Ähnlich wie der Depressive zwischen Entwertungen und Größenbildern hin und her schwankt, schwanken Teile der Fußballwelt und ihrer Fans zwischen Hochjubeln, Vergöttlichung und Verteufelung hin und her. Der Rausch des Erfolges, und dafür wird viel Geld bezahlt, wird von allen Seiten gesucht und die Verteufelung des Misserfolges gefürchtet. Wie oben erwähnt, deutet diese Tatsache auf die depressive Durchdringung unserer Gesellschaft hin. Depressive Anteile spielen bei vielen, wenn nicht fast allen Krankheiten eine Rolle, und das Gesundheitswesen ist einer unserer wichtigsten Wirtschaftsfaktoren.
Dass so viele Menschen durch den Suizid von Robert Enke aus allen Wolken fielen, deutet auf das Wolkenkuckucksheim hin, in dem viele leben. Andererseits sind sie geschockt, da das, was ihm passierte, auch vielen anderen passieren kann und sie dadurch sehr an sich selbst erinnert werden und sich fürchten müssen. Dadurch wird die Depression eine unheimliche Volkskrankheit.
Die dargestellten Teufelskreisläufe können Hoffnungslosigkeit vermitteln. Wie kann der/die Betroffene zumindest versuchen selbst heraus zu kommen? Das Erste und Wichtigste ist die Selbstakzeptanz, -anerkennung oder –bejahung, sich nicht zu entwerten, erniedrigen, schuldig oder sündig, auch nicht als einzigartig, also der Einzige zu sein, zu fühlen. Durch die Selbstakzeptanz ist es eher möglich, zu sich selbst in die dritte Position (siehe auch die Artikel über die „Triangulierung“) zu gehen, gelassener die eigenen Phantasien, Bilder, subjektiven Realitäten und Verhaltensweisen zu betrachten und wahrzunehmen. Hauptsächlich dadurch ist eine innere Korrektur möglich. Weiterhin ist es hilfreich, sich selbst im Kontext der Prägungen des früheren, oft auch späteren Familienmilieus und Umfeldes zu sehen. Das kann von Schuld befreien.
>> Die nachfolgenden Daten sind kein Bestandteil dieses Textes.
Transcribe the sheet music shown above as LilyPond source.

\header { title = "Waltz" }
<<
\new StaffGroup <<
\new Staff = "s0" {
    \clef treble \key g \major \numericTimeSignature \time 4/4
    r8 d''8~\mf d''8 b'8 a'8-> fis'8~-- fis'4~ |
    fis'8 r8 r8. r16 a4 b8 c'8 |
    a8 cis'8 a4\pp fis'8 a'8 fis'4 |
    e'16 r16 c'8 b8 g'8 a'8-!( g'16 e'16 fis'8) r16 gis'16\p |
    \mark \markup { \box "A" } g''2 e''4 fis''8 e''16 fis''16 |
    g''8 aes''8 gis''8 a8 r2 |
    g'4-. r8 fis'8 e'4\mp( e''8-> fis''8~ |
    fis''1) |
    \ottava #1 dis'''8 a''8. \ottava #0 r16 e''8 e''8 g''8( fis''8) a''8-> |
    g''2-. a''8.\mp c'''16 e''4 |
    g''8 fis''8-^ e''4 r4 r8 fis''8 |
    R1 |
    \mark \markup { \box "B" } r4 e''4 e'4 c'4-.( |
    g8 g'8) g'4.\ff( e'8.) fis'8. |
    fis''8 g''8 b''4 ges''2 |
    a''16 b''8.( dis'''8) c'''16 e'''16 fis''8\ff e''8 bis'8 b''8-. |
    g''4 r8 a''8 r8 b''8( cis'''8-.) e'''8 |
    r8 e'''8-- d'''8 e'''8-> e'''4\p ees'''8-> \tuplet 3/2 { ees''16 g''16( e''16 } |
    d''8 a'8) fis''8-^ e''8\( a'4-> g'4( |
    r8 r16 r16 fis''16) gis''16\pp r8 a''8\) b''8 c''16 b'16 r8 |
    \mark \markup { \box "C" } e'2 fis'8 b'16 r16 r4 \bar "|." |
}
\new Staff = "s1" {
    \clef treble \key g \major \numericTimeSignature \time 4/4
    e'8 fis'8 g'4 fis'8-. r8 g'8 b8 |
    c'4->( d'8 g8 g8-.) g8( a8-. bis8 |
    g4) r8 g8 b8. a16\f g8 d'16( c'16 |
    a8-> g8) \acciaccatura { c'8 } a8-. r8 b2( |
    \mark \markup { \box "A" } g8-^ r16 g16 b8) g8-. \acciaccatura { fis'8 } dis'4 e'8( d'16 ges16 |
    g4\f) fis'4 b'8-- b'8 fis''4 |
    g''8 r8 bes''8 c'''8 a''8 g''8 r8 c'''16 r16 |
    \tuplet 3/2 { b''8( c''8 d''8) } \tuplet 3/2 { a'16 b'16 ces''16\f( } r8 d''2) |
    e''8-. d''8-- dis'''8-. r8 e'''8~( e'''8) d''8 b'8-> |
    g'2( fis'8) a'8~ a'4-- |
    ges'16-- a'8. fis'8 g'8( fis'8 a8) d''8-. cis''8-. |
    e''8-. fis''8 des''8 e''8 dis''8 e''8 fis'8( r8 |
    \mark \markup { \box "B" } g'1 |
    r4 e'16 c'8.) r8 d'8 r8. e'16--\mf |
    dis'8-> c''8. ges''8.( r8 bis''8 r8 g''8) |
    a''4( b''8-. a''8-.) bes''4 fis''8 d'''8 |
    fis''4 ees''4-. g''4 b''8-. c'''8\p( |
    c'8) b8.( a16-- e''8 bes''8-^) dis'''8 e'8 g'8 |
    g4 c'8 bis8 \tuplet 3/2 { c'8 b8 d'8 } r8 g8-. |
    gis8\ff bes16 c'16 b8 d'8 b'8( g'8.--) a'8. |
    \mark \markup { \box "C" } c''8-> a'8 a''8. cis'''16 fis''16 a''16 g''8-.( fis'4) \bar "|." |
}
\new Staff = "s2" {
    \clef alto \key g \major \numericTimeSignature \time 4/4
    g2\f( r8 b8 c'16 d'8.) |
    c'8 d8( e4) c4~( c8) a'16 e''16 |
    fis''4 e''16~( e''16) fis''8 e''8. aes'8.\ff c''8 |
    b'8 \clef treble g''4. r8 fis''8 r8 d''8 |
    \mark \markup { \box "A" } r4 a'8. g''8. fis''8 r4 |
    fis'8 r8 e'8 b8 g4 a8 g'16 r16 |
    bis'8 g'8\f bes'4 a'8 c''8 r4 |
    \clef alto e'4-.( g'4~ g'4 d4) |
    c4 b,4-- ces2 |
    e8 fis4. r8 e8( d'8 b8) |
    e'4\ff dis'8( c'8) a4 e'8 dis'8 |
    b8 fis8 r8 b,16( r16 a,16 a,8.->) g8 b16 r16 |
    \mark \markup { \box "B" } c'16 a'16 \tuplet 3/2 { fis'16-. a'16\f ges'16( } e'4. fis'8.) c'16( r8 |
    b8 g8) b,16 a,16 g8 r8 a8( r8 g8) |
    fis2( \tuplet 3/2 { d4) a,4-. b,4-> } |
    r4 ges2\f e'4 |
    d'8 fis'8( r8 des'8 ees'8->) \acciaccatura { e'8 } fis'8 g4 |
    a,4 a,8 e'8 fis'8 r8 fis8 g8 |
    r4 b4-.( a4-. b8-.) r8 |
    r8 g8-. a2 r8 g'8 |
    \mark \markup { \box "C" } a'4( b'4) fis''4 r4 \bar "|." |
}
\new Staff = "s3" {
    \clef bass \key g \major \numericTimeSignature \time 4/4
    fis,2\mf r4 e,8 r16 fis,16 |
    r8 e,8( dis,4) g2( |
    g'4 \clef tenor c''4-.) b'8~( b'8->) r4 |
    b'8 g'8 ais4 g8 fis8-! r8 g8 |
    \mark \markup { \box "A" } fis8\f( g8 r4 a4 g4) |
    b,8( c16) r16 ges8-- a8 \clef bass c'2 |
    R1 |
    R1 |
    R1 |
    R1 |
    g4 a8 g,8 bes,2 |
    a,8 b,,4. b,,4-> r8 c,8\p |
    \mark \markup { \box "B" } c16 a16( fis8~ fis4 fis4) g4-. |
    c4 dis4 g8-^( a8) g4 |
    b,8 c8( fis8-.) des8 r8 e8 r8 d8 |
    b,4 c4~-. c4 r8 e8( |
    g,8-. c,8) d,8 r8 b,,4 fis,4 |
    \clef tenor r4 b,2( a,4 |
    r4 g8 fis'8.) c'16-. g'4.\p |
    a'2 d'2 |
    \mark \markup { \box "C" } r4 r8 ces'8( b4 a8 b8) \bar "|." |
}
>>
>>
Der dritte Punkt ist, zwischen sich und der Außenwelt zu differenzieren, etwa bei Beschuldigungen oder Vorwürfen die möglichen Hintergründe und Motivationen anderer zu hinterfragen und für sich selbst zu argumentieren. Dann sieht die Sache oft ganz anders aus.
Hinter Entwertungen anderer können Aufwertungen stecken. Das alles ist zwar leichter gesagt als getan. Aber noch schwieriger wird es, weiter im Unglück zu verharren, vor allem, wenn die Verdrängungsmechanismen nicht genügend greifen. Auch kann professionelle Hilfe nützlich sein, wenn man selbst oder durch Hinweise eines konstruktiven Umfeldes nicht genügend weiter kommt. Aber auch dann müssen die Hinweise des Hilfs-Ichs selbstbejahend angenommen werden.